## [TASK INSTRUCTIONS]
Once you find the line with "orange bottle [226,203,256,309]" in the entries below, return exactly every line from it through the line with "camera: 60 degrees left, 10 degrees up".

(Records from a data collection)
=== Section Start ===

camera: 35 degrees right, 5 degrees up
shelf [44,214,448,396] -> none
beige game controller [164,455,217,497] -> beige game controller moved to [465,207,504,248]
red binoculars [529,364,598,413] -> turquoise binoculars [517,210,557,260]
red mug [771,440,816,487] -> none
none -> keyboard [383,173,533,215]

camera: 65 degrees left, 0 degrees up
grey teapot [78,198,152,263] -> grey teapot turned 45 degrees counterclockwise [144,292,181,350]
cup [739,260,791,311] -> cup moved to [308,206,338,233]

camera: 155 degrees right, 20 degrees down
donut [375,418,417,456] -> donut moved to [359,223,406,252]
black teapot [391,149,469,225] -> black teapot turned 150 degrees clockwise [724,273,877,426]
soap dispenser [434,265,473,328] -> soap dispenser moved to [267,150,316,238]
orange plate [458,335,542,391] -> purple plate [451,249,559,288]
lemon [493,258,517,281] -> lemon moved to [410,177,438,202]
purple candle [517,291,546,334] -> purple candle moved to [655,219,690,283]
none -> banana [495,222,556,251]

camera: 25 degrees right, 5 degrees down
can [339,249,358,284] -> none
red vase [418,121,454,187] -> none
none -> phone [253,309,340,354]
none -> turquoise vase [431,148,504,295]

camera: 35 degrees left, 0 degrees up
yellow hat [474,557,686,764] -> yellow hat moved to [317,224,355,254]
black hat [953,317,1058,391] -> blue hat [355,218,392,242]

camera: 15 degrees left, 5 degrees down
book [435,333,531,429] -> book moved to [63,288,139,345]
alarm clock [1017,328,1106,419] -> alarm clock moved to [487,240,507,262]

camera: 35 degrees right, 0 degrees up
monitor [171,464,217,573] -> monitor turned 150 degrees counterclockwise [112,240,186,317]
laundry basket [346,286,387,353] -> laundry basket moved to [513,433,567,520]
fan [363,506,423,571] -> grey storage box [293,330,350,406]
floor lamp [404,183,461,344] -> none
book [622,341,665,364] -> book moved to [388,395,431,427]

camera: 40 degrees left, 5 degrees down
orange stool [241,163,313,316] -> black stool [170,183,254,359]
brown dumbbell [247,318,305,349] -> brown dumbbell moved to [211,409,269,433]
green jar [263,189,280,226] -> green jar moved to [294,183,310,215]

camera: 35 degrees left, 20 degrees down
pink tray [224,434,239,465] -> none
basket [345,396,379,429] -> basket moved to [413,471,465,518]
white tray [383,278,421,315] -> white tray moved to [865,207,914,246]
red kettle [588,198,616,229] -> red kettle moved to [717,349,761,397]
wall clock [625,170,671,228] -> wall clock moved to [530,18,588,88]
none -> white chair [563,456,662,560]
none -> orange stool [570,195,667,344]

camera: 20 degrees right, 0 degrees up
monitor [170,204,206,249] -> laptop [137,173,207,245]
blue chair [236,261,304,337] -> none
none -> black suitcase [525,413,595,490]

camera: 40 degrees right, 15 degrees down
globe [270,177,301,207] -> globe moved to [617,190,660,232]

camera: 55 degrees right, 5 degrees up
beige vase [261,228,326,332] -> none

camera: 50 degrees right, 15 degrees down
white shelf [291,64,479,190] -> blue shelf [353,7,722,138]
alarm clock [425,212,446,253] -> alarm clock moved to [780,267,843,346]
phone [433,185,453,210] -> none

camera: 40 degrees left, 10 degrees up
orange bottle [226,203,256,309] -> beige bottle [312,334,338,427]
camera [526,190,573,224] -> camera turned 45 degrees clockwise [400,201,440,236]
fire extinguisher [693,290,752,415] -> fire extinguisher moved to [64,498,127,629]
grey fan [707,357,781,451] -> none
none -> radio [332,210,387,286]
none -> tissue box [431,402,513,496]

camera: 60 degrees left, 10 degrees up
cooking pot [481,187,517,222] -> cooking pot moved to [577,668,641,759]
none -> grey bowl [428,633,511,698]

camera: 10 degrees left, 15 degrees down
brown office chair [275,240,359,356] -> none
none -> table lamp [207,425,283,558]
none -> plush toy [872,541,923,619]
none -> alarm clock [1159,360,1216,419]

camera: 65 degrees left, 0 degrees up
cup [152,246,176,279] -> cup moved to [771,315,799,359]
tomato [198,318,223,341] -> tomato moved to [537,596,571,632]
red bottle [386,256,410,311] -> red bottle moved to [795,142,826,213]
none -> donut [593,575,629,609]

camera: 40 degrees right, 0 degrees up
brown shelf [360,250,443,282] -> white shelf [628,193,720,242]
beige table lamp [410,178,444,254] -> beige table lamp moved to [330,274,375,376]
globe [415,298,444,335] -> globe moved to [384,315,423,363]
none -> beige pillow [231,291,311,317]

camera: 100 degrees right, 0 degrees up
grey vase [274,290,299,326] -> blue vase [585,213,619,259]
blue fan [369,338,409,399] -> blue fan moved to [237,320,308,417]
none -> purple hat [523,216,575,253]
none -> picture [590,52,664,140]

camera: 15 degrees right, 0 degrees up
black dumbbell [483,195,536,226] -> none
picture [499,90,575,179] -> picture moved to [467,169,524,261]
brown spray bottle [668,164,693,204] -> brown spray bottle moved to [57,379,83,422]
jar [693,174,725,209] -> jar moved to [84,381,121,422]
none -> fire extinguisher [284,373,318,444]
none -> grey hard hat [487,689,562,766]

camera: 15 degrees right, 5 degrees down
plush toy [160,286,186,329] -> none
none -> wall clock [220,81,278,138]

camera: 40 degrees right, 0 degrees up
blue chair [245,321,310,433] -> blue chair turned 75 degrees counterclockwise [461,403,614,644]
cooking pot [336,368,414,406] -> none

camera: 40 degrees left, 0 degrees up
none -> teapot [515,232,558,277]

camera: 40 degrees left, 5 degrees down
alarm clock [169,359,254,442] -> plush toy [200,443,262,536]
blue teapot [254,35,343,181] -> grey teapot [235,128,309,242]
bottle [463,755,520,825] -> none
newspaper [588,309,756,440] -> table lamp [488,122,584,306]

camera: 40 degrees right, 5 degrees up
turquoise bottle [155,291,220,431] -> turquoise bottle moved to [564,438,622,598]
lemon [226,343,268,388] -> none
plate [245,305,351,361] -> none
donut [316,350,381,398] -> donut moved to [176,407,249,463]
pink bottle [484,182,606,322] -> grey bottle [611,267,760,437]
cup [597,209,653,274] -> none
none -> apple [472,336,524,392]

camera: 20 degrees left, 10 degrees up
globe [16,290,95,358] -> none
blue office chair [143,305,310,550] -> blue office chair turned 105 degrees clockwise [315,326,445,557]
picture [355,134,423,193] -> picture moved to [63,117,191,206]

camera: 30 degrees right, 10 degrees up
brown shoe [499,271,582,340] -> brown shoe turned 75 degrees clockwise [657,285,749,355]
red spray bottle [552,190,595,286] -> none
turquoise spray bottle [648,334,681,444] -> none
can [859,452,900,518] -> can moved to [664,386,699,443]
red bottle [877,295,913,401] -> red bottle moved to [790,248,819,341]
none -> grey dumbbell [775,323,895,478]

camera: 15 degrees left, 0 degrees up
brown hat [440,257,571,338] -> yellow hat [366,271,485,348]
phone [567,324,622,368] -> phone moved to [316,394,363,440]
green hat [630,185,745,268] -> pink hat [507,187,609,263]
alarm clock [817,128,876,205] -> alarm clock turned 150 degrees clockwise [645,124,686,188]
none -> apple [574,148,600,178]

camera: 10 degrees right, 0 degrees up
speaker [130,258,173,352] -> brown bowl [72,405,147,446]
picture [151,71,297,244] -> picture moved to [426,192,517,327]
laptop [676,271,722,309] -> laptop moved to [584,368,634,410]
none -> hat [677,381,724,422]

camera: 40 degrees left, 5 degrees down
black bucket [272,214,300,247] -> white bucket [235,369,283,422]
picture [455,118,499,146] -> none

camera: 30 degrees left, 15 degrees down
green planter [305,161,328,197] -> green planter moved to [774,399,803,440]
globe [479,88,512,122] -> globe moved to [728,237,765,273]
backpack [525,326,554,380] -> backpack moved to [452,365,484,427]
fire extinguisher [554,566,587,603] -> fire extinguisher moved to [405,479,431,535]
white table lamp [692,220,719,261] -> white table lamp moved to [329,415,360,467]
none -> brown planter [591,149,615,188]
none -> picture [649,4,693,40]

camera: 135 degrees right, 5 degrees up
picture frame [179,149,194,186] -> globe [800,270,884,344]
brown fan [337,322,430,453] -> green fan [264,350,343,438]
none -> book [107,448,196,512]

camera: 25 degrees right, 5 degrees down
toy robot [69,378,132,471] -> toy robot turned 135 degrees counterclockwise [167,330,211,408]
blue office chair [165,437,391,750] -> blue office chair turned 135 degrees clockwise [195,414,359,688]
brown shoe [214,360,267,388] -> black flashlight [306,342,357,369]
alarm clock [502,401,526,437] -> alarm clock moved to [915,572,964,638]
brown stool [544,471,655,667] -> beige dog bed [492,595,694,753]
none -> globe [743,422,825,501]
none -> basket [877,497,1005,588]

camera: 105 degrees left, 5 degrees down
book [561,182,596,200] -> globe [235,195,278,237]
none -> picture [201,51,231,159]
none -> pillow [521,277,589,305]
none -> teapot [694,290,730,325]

=== Section End ===

## [EXPECTED ANSWER]
orange bottle [226,203,256,309] -> beige bottle [312,334,338,427]
camera [526,190,573,224] -> camera turned 45 degrees clockwise [400,201,440,236]
fire extinguisher [693,290,752,415] -> fire extinguisher moved to [64,498,127,629]
grey fan [707,357,781,451] -> none
none -> radio [332,210,387,286]
none -> tissue box [431,402,513,496]

camera: 60 degrees left, 10 degrees up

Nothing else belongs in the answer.